* Your assignment
Retype each line of the material below without changing a single character, and keep the line breaks.

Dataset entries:
###

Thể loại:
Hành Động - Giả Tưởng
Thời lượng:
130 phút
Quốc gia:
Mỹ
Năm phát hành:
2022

###

* Completed exercise
Thể loại:
Hành Động - Giả Tưởng
Thời lượng:
130 phút
Quốc gia:
Mỹ
Năm phát hành:
2022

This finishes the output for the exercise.